Chemical signals are prevalent in sexual communication systems. Mate recognition has been extensively studied within the Lepidoptera, where the production and recognition of species-specific sex pheromone signals are typically the defining character. While the specific blend of compounds that makes up the sex pheromones of many species has been characterized, the molecular mechanisms underpinning the evolution of pheromone-based mate recognition systems remain largely unknown. We have focused on two sets of sibling species within the leafroller moth genera Ctenopseustis and Planotortrix that have rapidly evolved the use of distinct sex pheromone blends. The compounds within these blends differ almost exclusively in the relative position of double bonds that are introduced by desaturase enzymes. Of the six desaturase orthologs isolated from all four species, functional analyses in yeast and gene expression in pheromone glands implicate three in pheromone biosynthesis, two Δ9-desaturases, and a Δ10-desaturase, while the remaining three desaturases include a Δ6-desaturase, a terminal desaturase, and a non-functional desaturase. Comparative quantitative real-time PCR reveals that the Δ10-desaturase is differentially expressed in the pheromone glands of the two sets of sibling species, consistent with differences in the pheromone blend in both species pairs. In the pheromone glands of species that utilize (Z)-8-tetradecenyl acetate as sex pheromone component (Ctenopseustis obliquana and Planotortrix octo), the expression levels of the Δ10-desaturase are significantly higher than in the pheromone glands of their respective sibling species (C. herana and P. excessana). Our results demonstrate that interspecific sex pheromone differences are associated with differential regulation of the same desaturase gene in two genera of moths. We suggest that differential gene regulation among members of a multigene family may be an important mechanism of molecular innovation in sex pheromone evolution and speciation.
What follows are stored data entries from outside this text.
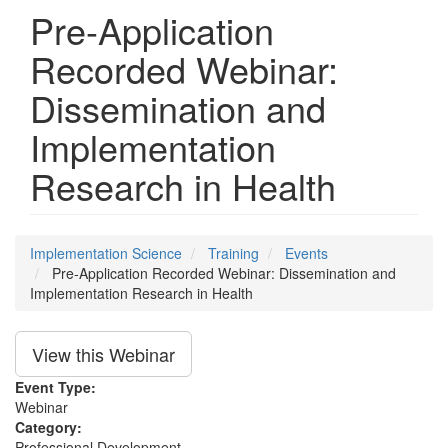
Pre-Application
Recorded Webinar:
Dissemination and
Implementation
Research in Health
Implementation Science
Training
Events
Pre-Application Recorded Webinar: Dissemination and
Implementation Research in Health
View this Webinar
Event Type:
Webinar
Category:
Professional Development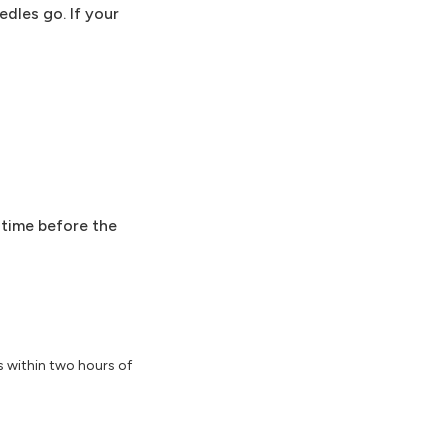
dles go. If your
 time before the
s within two hours of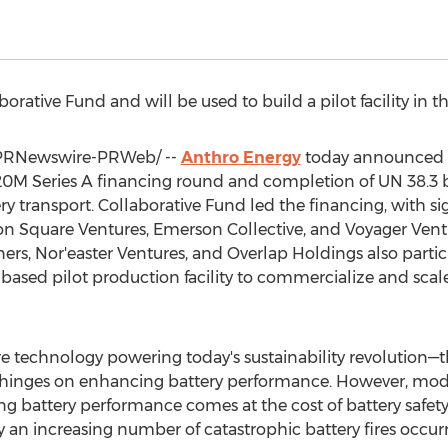
rative Fund and will be used to build a pilot facility in t
PRNewswire-PRWeb/ --
Anthro Energy
today announced t
20M
Series A financing round and completion of UN 38.3 bat
ery transport. Collaborative Fund led the financing, with si
ion Square Ventures, Emerson Collective, and Voyager Vent
ners, Nor'easter Ventures, and Overlap Holdings also parti
a-based pilot production facility to commercialize and sca
re technology powering today's sustainability revolution—th
ety hinges on enhancing battery performance. However, mode
g battery performance comes at the cost of battery safety 
an increasing number of catastrophic battery fires occurr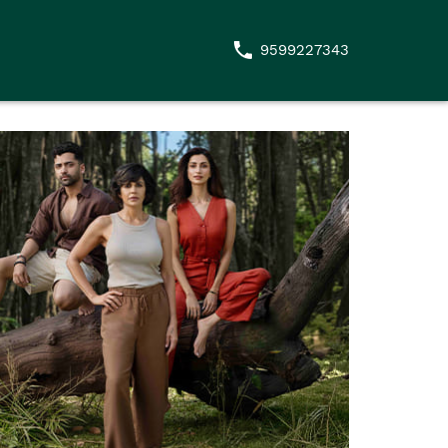
9599227343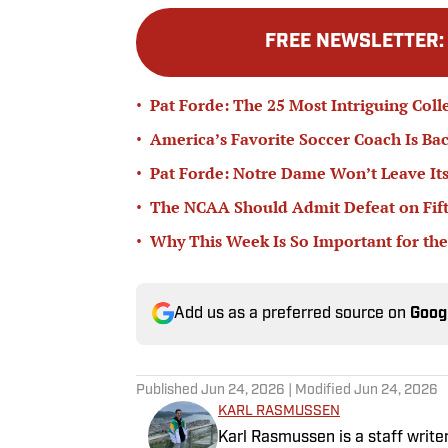
FREE NEWSLETTER
•
Pat Forde: The 25 Most Intriguing Coll
•
America’s Favorite Soccer Coach Is Bac
•
Pat Forde: Notre Dame Won’t Leave Its
•
The NCAA Should Admit Defeat on Fifth-
•
Why This Week Is So Important for the
Add us as a preferred source on
Goog
Published
Jun 24, 2026
| Modified
Jun 24, 2026
KARL RASMUSSEN
Karl Rasmussen is a staff write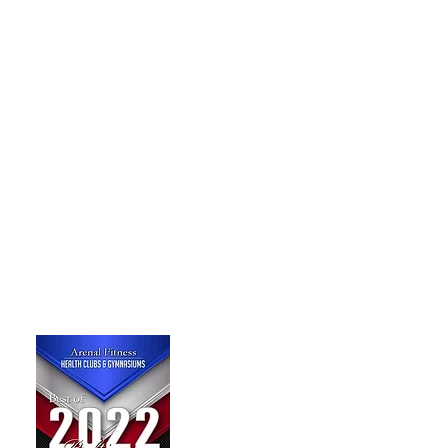
TRAIN TO L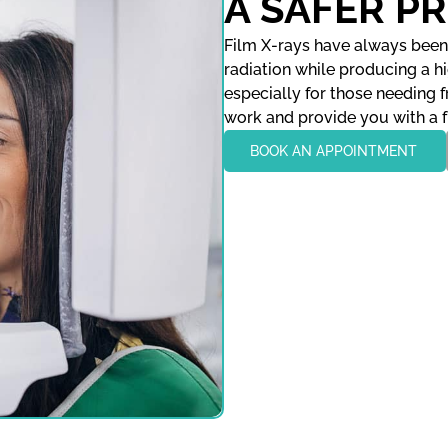
A SAFER P
Film X-rays have always been 
radiation while producing a hig
especially for those needing 
work and provide you with a f
BOOK AN APPOINTMENT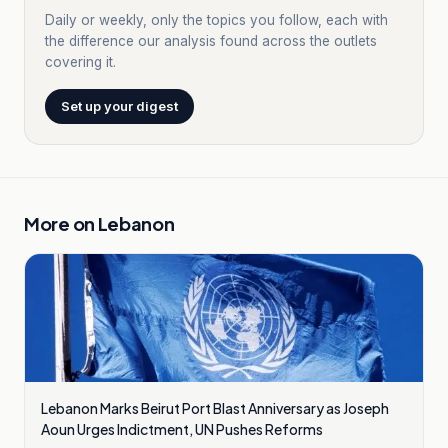
Daily or weekly, only the topics you follow, each with
the difference our analysis found across the outlets
covering it.
Set up your digest
More on
Lebanon
Lebanon Marks Beirut Port Blast Anniversary as Joseph
Aoun Urges Indictment, UN Pushes Reforms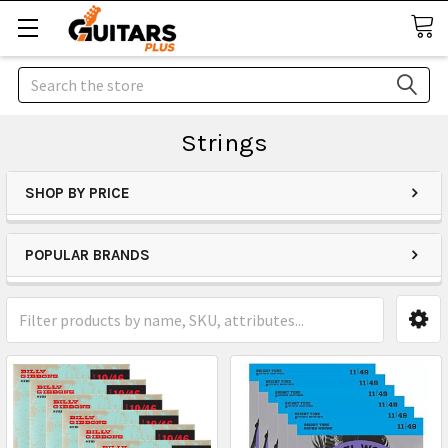
Search
Strings
SHOP BY PRICE
POPULAR BRANDS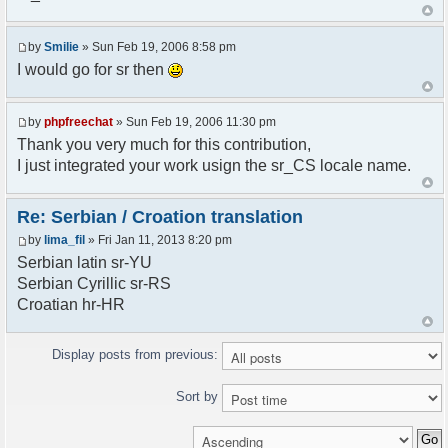
<askodric@gmail.com>
*/
by
Smilie
» Sun Feb 19, 2006 8:58 pm
// line 45 in phpfreechatconfig.class.php
I would go for sr then
$GLOBALS["i18n"]["My Chat"] = "Moj chat";
// line 201 in phpfreechatconfig.class.php
by
phpfreechat
» Sun Feb 19, 2006 11:30 pm
$GLOBALS["i18n"]["%s not found, %s library can't
Thank you very much for this contribution,
be found."] = "%s nije pronadjen, %s biblioteka
I just integrated your work usign the sr_CS locale name.
nije pronadjena.";
// line 355 in phpfreechat.class.php
Re: Serbian / Croation translation
$GLOBALS["i18n"]["Please enter your nickname"] =
by
lima_fil
» Fri Jan 11, 2013 8:20 pm
"Molimo vas unesite vas nadimak";
Serbian latin sr-YU
// line 565 in phpfreechat.class.php
Serbian Cyrillic sr-RS
$GLOBALS["i18n"]["Text cannot be empty"] =
Croatian hr-HR
"Tekst ne sme biti prazan";
// line 392 in phpfreechat.class.php
Display posts from previous:
$GLOBALS["i18n"]["%s changes his nickname to
%s"] = "%s je promenio nadimak u %s";
Sort by
// line 398 in phpfreechat.class.php
$GLOBALS["i18n"]["%s is connected"] = "%s se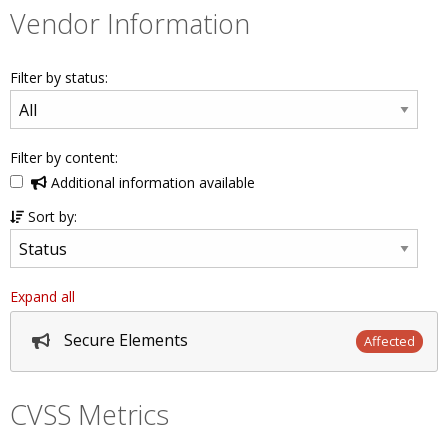
Vendor Information
Filter by status:
Filter by content:
Additional information available
Sort by:
Expand all
Secure Elements
Affected
CVSS Metrics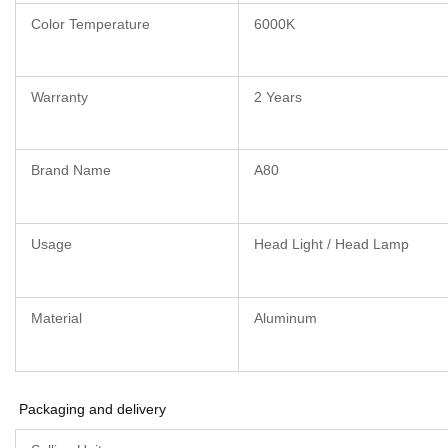
Color Temperature
6000K
Warranty
2 Years
Brand Name
A80
Usage
Head Light / Head Lamp
Material
Aluminum
Packaging and delivery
Chemical signals are prevalent in sexual communication systems, especially within the Lepidoptera where sex pheromones are typically one of the defining characteristics of species. We have isolated six desaturases from two groups of sibling species of leafroller moths belonging to the genera Ctenopseustis and Planotortrix. Functional analyses in yeast and quantitative RT–PCR indicate that three of the desaturases are involved in the biosynthesis of sex pheromone components in these species. One of three enzymes is a Δ10-desaturase that is differentially expressed in the pheromone glands of the two sets of sibling species, consistent with differences in the pheromone blend in both species pairs. In the pheromone glands of species that utilize (Z)-8-tetradecenyl acetate as sex pheromone component (C. obliquana and P. octo), the expression levels of the Δ10-desaturase are significantly higher than pheromone gland expression levels in their sibling species (C. herana and P. excessana). Our results demonstrate that interspecific sex pheromone differences are associated with differential regulation of the same desaturase gene in these two genera of moths. Based on these findings differential gene regulation among members of a multigene family may be an important mechanism of molecular innovation in sex pheromone evolution and speciation.